• Description of the task: Below are records; copy every line in them that holds the word "ankle".

---------- Provided data

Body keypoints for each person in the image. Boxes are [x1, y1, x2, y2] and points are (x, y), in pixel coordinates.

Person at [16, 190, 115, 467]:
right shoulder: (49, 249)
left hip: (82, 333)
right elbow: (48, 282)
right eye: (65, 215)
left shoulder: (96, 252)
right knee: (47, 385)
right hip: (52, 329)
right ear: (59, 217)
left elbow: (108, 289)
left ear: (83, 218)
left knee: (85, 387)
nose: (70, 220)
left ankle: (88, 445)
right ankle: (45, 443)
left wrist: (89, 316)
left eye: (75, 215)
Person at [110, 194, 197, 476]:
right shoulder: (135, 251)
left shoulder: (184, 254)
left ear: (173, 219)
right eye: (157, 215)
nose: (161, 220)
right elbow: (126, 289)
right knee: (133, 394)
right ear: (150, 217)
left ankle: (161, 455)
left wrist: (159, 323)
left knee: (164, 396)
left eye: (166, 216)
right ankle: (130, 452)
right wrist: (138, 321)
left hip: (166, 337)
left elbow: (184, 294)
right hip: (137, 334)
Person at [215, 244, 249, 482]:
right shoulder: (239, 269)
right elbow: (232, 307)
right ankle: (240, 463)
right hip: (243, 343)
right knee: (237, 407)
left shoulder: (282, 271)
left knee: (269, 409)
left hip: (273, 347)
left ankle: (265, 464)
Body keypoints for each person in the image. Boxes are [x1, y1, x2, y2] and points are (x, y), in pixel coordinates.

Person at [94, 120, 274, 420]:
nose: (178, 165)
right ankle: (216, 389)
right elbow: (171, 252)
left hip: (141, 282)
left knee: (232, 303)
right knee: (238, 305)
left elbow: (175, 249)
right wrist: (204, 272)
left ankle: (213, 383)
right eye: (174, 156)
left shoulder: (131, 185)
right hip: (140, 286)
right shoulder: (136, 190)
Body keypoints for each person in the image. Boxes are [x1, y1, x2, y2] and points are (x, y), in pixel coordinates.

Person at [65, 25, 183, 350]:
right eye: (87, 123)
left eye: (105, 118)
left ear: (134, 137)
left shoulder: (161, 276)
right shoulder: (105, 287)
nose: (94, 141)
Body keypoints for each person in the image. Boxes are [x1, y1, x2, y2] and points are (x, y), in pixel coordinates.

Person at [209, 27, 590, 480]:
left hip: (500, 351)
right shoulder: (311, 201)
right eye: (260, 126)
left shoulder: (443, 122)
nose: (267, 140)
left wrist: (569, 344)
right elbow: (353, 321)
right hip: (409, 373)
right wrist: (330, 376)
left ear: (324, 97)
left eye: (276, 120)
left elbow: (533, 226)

--------------------

• Task output:
left ankle: (88, 445)
right ankle: (45, 443)
left ankle: (161, 455)
right ankle: (130, 452)
right ankle: (240, 463)
left ankle: (265, 464)
right ankle: (216, 389)
left ankle: (213, 383)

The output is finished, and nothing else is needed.